======== Extrait du texte ========

Or, c'est probablement à Dublin que Mitchell eut à connaître le fameux secret de fabrication dont il fait état dans ses lettres patentes27. En l'espèce, ce principe de l'importation d'un secret étranger dans le domaine de l'innovation industrielle n'a rien d'étonnant. On pensera à Van Robais et aux autres Hollandais attirés en Normandie ou en Languedoc, aux Vénitiens, aux Liégeois… Mais le cas de Mitchell a ceci de particulier que rien n'indique qu'il ait travaillé dans une verrerie avant son départ et de fait, son premier travail à Bordeaux était celui de simple charpentier de barriques. Son cas est donc très différent de celui, beaucoup plus classique, du sieur Fomberg. Originaire du sud de l'Allemagne, il travaille toujours dans une verrerie des Flandres, lorsqu'il écrit à l'intendant pour annoncer son souhait d'importer dans la région la technique du verre dit « à l'allemande »28.
Il n'en demeure pas moins que c'est bien d'Angleterre que Mitchell a rapporté son secret, à savoir la fabrication au charbon de terre, qui modifie la donne dans le domaine de la verrerie. Cela se vérifie sur le plan de la localisation. L'installation à Bordeaux montre que la verrerie Mitchell répond à de nouveaux impératifs. Elle ne s'établit plus près d'une forêt fournissant le bois indispensable au four, mais à Bordeaux même, qui présentait d'autres avantages : il s'agissait d'un port, par lequel il était aisé de faire venir le nouveau combustible ; il s'agissait aussi d'un important foyer de consommation, tant parce que le port était un lieu de conditionnement privilégié des marchandises, que parce qu'on était au cœur de la production viticole29. Le modèle anglais s'impose en outre au niveau des bâtiments. L'inspecteur de la manufacture décrit ainsi le lieu de fabrication : « le four de cuisson, qui est un pavillon carré, bâti à l'anglaise, pour que les ouvriers y aient assez d'air. Le toit est porté en élévation directe, et dans le milieu est l'ouverture pour servir de cheminée, le four est construit au milieu, sa grande bouche ouverture du côté du levant et des réceptacles pour la cuisson de la matière fabriquée d'un côté et d'autre dudit four. »
30 André Orsini a identifié dans cette description les fameux cone-glass anglais, que l'on aperçoit sur certaines gravures du Bordeaux du XVIIIe siècle31. D'Angleterre vient aussi le combustible, le charbon, ainsi que les cendres de varech, qui proviennent plus rarement de Normandie. L'Angleterre inspire enfin le modèle d'une partie des bouteilles, faites « dans la forme anglaise »

======== Données enregistrées ========

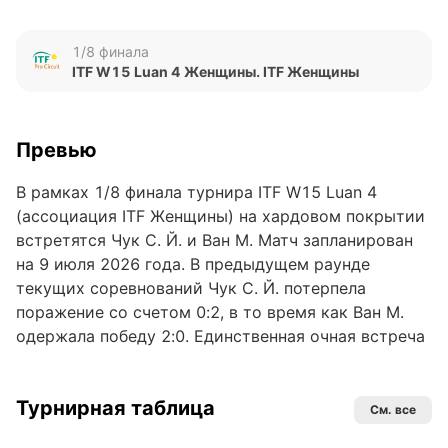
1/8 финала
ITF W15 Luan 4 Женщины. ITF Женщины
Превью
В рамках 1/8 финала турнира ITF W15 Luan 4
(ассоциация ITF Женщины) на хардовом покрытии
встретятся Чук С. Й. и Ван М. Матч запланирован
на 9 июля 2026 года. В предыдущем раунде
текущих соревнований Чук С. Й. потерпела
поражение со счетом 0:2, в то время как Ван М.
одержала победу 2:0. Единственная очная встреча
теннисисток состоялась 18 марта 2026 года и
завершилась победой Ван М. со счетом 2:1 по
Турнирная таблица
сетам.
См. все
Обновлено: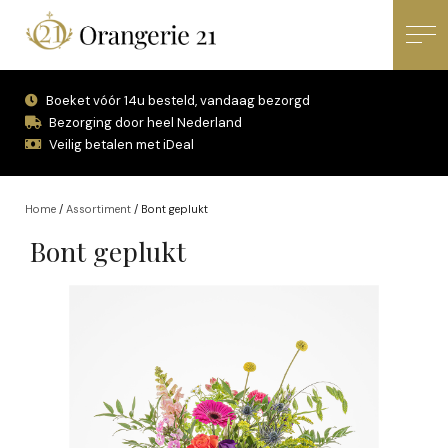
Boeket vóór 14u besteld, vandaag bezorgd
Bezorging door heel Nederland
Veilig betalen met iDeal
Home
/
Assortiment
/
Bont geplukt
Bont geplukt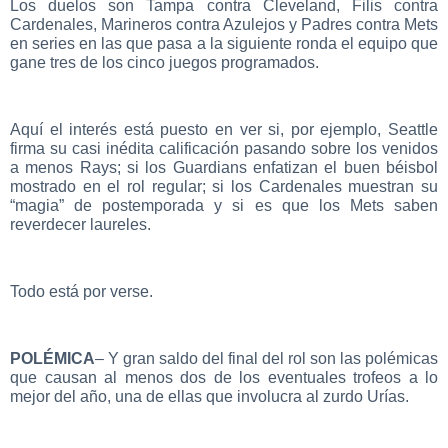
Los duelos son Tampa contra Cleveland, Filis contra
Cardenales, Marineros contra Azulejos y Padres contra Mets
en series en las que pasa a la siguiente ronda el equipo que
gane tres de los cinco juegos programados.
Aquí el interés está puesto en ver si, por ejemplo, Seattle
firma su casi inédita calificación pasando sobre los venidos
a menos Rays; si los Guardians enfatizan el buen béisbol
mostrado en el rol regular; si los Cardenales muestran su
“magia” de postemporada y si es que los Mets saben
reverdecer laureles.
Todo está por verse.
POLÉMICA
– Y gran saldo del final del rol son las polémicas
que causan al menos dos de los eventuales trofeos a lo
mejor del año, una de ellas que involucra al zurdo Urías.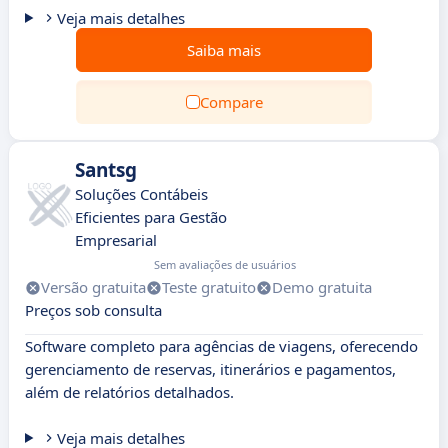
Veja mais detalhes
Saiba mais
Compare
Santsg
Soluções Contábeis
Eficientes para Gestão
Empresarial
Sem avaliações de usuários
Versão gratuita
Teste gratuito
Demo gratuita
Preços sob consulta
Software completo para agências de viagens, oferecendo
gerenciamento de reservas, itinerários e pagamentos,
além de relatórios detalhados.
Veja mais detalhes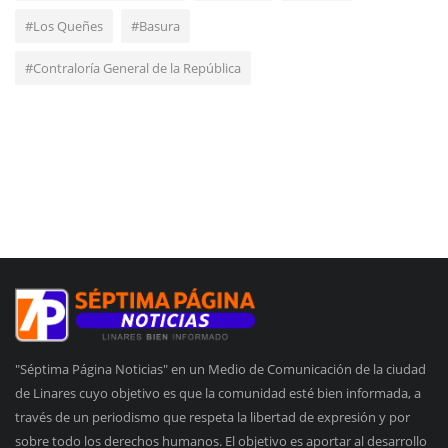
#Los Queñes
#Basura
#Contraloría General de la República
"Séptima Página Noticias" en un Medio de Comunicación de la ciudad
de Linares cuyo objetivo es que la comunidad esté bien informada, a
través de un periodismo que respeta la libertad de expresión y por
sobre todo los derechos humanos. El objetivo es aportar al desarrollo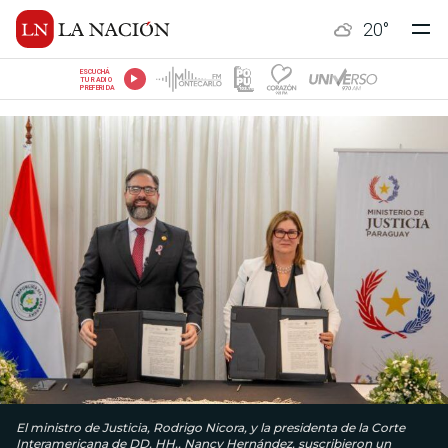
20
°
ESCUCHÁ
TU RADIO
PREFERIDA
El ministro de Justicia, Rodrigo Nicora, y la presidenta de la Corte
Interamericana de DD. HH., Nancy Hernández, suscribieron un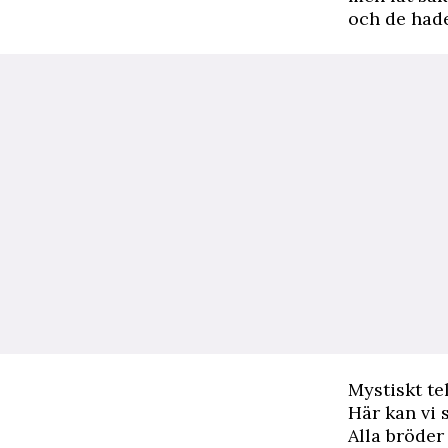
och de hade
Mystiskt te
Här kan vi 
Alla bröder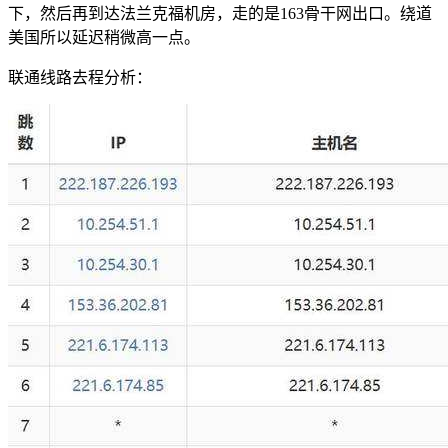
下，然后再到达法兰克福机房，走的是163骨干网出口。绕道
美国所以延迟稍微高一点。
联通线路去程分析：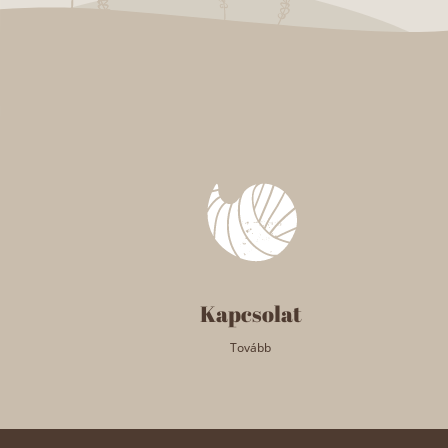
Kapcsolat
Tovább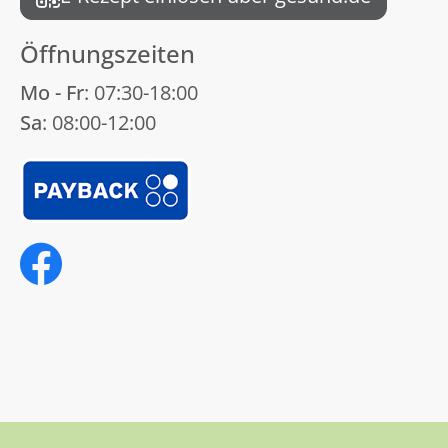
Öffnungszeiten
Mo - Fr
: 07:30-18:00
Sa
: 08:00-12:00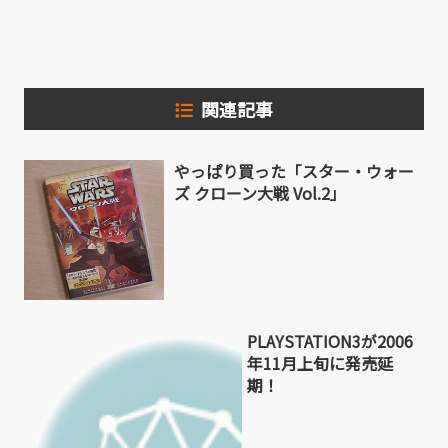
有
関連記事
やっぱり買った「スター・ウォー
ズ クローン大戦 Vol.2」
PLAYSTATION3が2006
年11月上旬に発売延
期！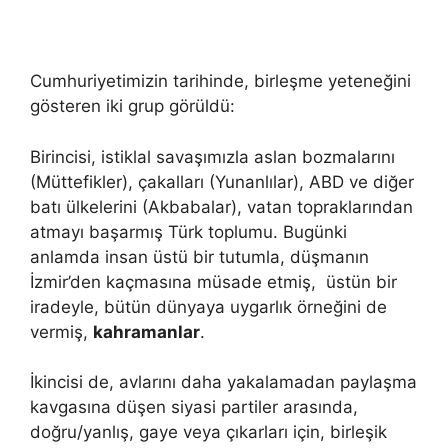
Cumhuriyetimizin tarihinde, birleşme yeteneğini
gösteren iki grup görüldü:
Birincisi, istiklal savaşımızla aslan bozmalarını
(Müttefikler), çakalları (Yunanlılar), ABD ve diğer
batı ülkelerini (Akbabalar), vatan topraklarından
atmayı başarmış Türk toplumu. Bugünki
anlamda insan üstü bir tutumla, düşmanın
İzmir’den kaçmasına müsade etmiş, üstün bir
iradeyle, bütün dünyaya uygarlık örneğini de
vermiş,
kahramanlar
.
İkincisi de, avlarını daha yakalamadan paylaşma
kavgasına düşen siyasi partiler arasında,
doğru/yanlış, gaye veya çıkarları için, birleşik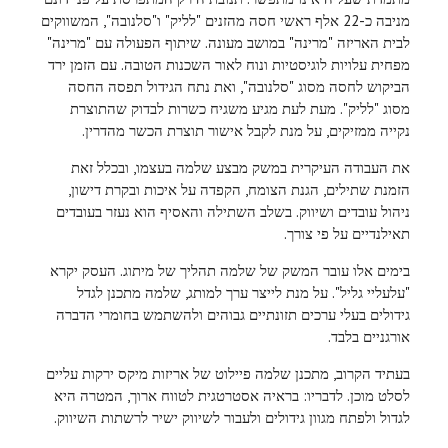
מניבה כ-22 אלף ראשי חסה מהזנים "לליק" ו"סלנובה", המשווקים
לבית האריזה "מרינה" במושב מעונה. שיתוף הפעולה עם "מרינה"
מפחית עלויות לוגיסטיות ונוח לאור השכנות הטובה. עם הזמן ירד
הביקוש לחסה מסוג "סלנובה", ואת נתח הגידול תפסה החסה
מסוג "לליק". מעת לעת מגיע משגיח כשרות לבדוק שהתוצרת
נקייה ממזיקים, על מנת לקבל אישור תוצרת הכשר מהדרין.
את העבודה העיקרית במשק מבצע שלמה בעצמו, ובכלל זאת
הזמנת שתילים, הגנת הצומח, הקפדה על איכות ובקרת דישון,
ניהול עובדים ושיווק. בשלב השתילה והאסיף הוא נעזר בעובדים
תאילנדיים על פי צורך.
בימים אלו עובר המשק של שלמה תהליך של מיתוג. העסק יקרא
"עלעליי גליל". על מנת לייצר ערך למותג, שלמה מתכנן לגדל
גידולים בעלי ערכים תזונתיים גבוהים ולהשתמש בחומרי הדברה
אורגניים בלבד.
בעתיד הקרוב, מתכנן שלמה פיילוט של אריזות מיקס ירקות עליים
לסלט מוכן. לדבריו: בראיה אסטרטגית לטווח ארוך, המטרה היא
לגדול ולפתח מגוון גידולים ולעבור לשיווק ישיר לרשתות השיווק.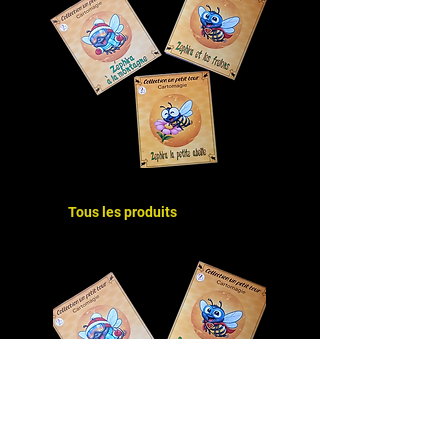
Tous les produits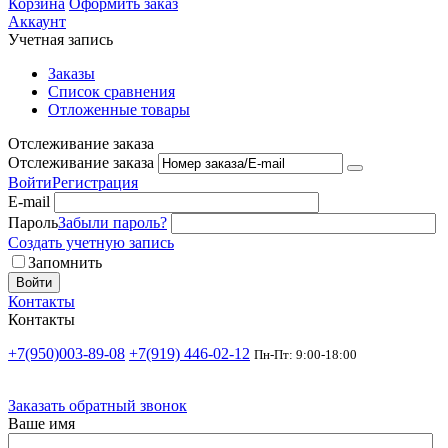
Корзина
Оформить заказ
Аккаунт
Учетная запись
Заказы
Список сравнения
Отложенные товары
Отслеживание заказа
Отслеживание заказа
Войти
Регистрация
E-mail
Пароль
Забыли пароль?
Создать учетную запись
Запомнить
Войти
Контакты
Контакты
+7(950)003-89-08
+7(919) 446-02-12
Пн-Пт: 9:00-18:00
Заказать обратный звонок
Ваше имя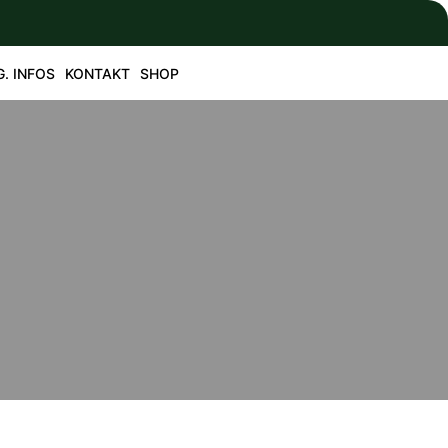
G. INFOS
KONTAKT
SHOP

========

*Consigne*. Selon le texte sur la verrerie Mitchell, quel fut le premier travail de Mitchell à Bordeaux ?

*Réponse*. Il y travailla d'abord comme simple charpentier de barriques.